Investors in Panic Sell Off of Wema Bank Shares amid Risk of N1.8Bn Fine

The alleged illegal banking practices attract a fine of N1.8 billion.

It was alleged that agents of Wema Bank were abusing personal data of Nigerians, in order to profit from it, against the regulation of the National Information Technology Development Agency (NITDA).

The bank had been opening accounts in the names of persons, whose personal information Wema Bank was in possession of, without approval. The data was believed to consist of the firm’s former customers and persons not banking with the lender.

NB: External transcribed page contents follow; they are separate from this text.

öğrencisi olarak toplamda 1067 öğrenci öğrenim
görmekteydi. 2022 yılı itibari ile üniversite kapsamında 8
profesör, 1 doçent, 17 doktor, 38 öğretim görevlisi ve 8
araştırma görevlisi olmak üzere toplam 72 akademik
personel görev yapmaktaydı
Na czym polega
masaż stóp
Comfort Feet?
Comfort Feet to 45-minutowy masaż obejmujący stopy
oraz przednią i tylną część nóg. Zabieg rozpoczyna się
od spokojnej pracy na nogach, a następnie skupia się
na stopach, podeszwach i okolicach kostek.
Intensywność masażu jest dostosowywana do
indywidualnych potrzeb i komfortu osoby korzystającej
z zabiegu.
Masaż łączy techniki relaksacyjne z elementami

In an email shared with Ripples Nigeria by one of the affected individuals, it was discovered that the unauthorized accounts were opened in a bid to achieve one million new accounts within one day, to celebrate ALAT, its digital platform, which clocked 5 years on May 2, 2022.

Checks showed that NITDA regulation frowns against the abuse of personal information or usage of private data without consent from owners of the information. This action is sanctionable by the deduction of 2% in annual turnover from the firm involved or fine of N10 million, depending on which is higher, and if the data in their possession is above 10,000.

Ripples Nigeria understands from findings, that Wema Bank reported N93.63 billion as revenue for twelve months of last year, which translate to the company risking N1.87 billion, if the NITDA probes the data breach allegation.

The regulation clearly states, “Breach of the privacy rights of any Data Subject under the NITDA Regulation shall, apart from other criminal liability, attract, with respect to Data Controllers dealing with more than 10,000 Data Subjects, payment of a fine of 2% of annual gross revenue of the preceding year or payment of N10 million, whichever is greater, with respect to Data Controllers dealing with less than 10,000 Data Subjects, a fine of 1% of the annual gross revenue of the preceding year or payment of N2 million, whichever is greater.”

Amid this N1.8 billion fine looming, investors are exiting their investment by selling off Wema Bank shares in a massive way that has caused the stock to fall 12.3% within two weeks of the Ripples Nigeria report from N3.65kobo per share to N3.2kobo per share as of Friday.

Demand for the share has dropped, as the capital market’s confidence in Wema Bank turned bearish, reflecting fear of further share depreciation, which has wiped off N5.78 billion from the value of investment held by current shareholders.